I must admit that the article left me with more questions than answers:
1) How could a premier (who is paid by the taxpayers) seem to be so arrogant as to totally ignore and disrespect the recommendation of the ombudsman (who is also paid by the taxpayers)?
Apparently, this premier is not only able to disrespect Miller’s plight, but also the ombudsman and the taxpayers to boot. As a tourist passing through I was disgusted and thought how embarrassing this must be for proud Yukoners to have such an apparently disrespectful “Yukon leader.”
It’s like having one’s dirty laundry out there for all the tourists to see.
2) How could the Health minister and the NDP leader have the apparently same disrespectful attributes as the premier?
3. How will proud Yukoners be able to stomach this? How will they be able to sit back and let this happen to Miller? (I suspect that they will be disgusted, as I am, and will want to take action.)
I suspect that they will also remember this apparent disrespect of their ombudsman at the time of the next election. I suspect that they will see to it that Miller does not have to pay the amount and that he receives an apology for the aggravation that this obviously must have put him and his family through.
Anything less from the government is unacceptable!
4) What could Miller have done differently? What if his condition had been so severe that a medevac was the only choice? Should he have had to pay for out- of-territory insurance to work on the Dempster Highway? How many people working in the Yukon, for summer jobs, etc., could be in the same boat?

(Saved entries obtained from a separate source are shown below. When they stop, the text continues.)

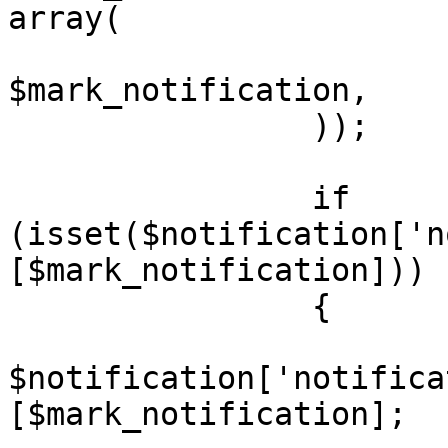
array(

			'notification_id'	=>
$mark_notification,

		));

		if 
(isset($notification['n
[$mark_notification]))

		{

			$notification =
$notification['notifica
[$mark_notification];
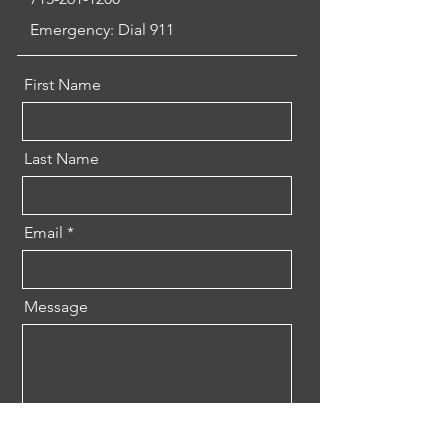
Emergency: Dial 911
First Name
Last Name
Email
Message
Send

Do any of us really understand why any Canadian isn’t entitled to a needed medevac regardless of where they are in the country?
5) Why are the citizens of the Yukon entitled to a medevac, but not necessarily those citizens residing elsewhere in Canada?
How can the NWT decide not to be responsible for its residents?
How many Canadians are vulnerable and unaware?
Does the Yukon government really think that everyone is so gullible as to think the small population of the Yukon can financially support the kind of services provided, such as medevacs, etc?
Do they think that no one realizes Yukon services are subsidized by citizens in other parts of Canada?
For a territory that is seemingly heavily subsidized, it is my humble opinion that this is indeed an unforgiveable way to “not use the money” coming from elsewhere.
I am certain if the government is bent on stopping the “misuse” of taxpayers’ dollars, it would be better to start within rather than with Miller, who was apparently misinformed by government employees and is, therefore, the innocent victim in this.
One thing I know as a tourist is that the actions on this matter are undermining the image of the Yukon as well as the Northwest Territories.
As a fellow Canadian, I do not want any Canadian to be treated this way.
Shame on the Yukon government!
Shame on other government members in the Yukon and NWT who did not take action to clean up this embarrassing mess.
Tourism does matter. Respect matters more.